Können Sie mir etwas über die Produktion erzählen? Wie haben Sie die iranischen Schauspieler gefunden und warum haben Sie den Film überhaupt in Farsi gedreht?

Das erste Drehbuch, das ich für den Film geschrieben hatte, war Iranisch. Ich habe diese ganzen iranischen Schauspieler getroffen, als ich nach L.A. gezogen bin. So viele gibt es da nicht und ich glaube ich kannte ziemlich schnell alle. Ich kannte Sheila und Mashall und Dominic. Arash habe ich getroffen, als ich in Berlin lebte. Und die habe ich alle angeschrieben und zusammengetrommelt. Ich wollte ein iranisches Märchen drehen, eine iranische Vampirgeschichte machen. Es war alles sehr genau ausgedacht. Ich wusste, dass der Film in Schwarzweiß sein sollte, ich kannte die Musik, ich wusste, in welcher Stadt ich drehen wollte. Ich wusste alles ganz genau, und deshalb war es eigentlich ganz leicht, denn entweder war man dabei oder nicht. Das ist nicht die Sorte Film, zu der man so eine mittlere Haltung haben kann. Es war sehr leicht zu erkennen, welche Leute mir dabei helfen konnten, den Film zu machen.

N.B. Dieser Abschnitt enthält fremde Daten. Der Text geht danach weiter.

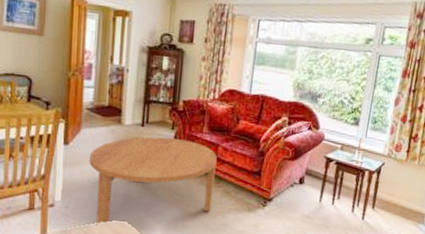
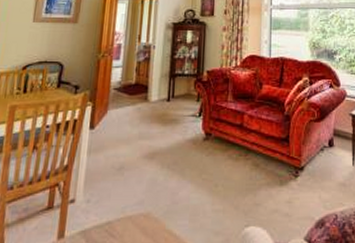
coffee table: present [89,136,217,225] -> none [114,111,243,220]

Als ich den Film zuerst gesehen habe und nichts von Ihnen wusste, dachte ich, der Film wäre ein Kommentar zur Situation der Subkultur im Iran. Hat das überhaupt irgendetwas mit dem Film zu tun?

Nein, hat es nicht. Ein Film ist offen für Interpretationen, jeder kann denken, was er will, aber MULLHOLLAND DRIVE zeigt einem nicht die Subkultur von L.A., er zeigt einem die Sicht einer Person und ein wenig von der Einsamkeit und dem Narzissmus in Hollywood. Ich glaube, ein Film muss Gefühle heraufbeschwören, und Gefühle sind universell, es gibt sie in jedem Teil der Welt.

Ihr nächster Film, THE BAD BATCH erregt gerade jede Menge Aufmerksamkeit, auch weil Jim Carrey, Keanu Reeves und Jason Momoa (Khal Drogo in GAME OF THRONES) darin mitspielen werden. Ist es noch zu früh, über den Film zu reden?

Ich fange in fünf Wochen an zu drehen, ich bin in Pre-Production. Es ist komisch, darüber zu reden.

Die Gerüchte sagen, es würde ein „romantischer Kannibalenfilm“…

Es ist nicht das, was Sie denken. Aber es wird sehr gewalttätig und auch sehr romantisch. Wir werden sehen. Wir werden sehen, wie sexy Kannibalen sein können.